[Opening Records supplied section]
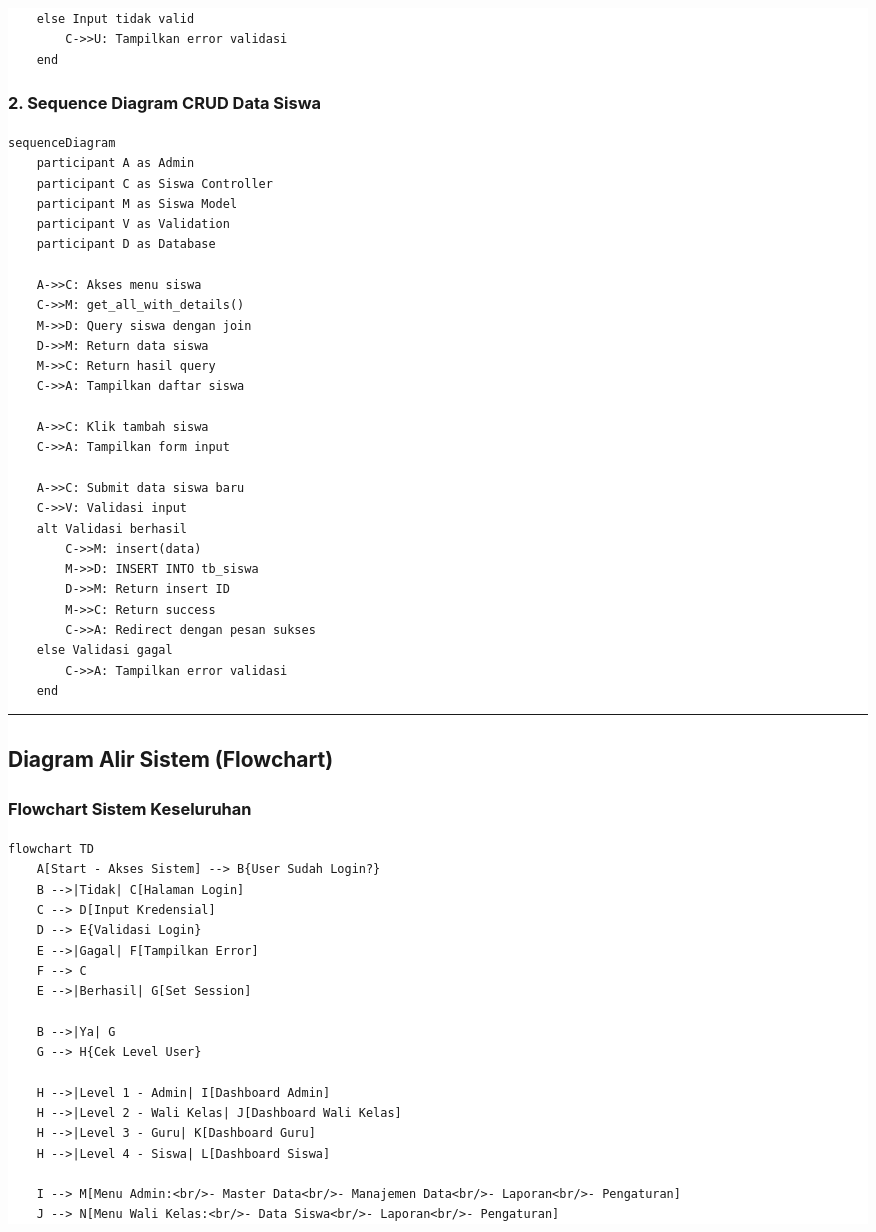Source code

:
 ```mermaid
    else Input tidak valid
        C->>U: Tampilkan error validasi
    end
```

### 2. Sequence Diagram CRUD Data Siswa

```mermaid
sequenceDiagram
    participant A as Admin
    participant C as Siswa Controller
    participant M as Siswa Model
    participant V as Validation
    participant D as Database

    A->>C: Akses menu siswa
    C->>M: get_all_with_details()
    M->>D: Query siswa dengan join
    D->>M: Return data siswa
    M->>C: Return hasil query
    C->>A: Tampilkan daftar siswa

    A->>C: Klik tambah siswa
    C->>A: Tampilkan form input

    A->>C: Submit data siswa baru
    C->>V: Validasi input
    alt Validasi berhasil
        C->>M: insert(data)
        M->>D: INSERT INTO tb_siswa
        D->>M: Return insert ID
        M->>C: Return success
        C->>A: Redirect dengan pesan sukses
    else Validasi gagal
        C->>A: Tampilkan error validasi
    end
```

---

## Diagram Alir Sistem (Flowchart)

### Flowchart Sistem Keseluruhan

```mermaid
flowchart TD
    A[Start - Akses Sistem] --> B{User Sudah Login?}
    B -->|Tidak| C[Halaman Login]
    C --> D[Input Kredensial]
    D --> E{Validasi Login}
    E -->|Gagal| F[Tampilkan Error]
    F --> C
    E -->|Berhasil| G[Set Session]
    
    B -->|Ya| G
    G --> H{Cek Level User}
    
    H -->|Level 1 - Admin| I[Dashboard Admin]
    H -->|Level 2 - Wali Kelas| J[Dashboard Wali Kelas]
    H -->|Level 3 - Guru| K[Dashboard Guru]
    H -->|Level 4 - Siswa| L[Dashboard Siswa]
    
    I --> M[Menu Admin:<br/>- Master Data<br/>- Manajemen Data<br/>- Laporan<br/>- Pengaturan]
    J --> N[Menu Wali Kelas:<br/>- Data Siswa<br/>- Laporan<br/>- Pengaturan]
```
[Closing Records supplied section]
--- Task goal ---
Scan the material above for the string "Sistem". Return each line where it occurs.

--- Response to this task ---
## Diagram Alir Sistem (Flowchart)
### Flowchart Sistem Keseluruhan
    A[Start - Akses Sistem] --> B{User Sudah Login?}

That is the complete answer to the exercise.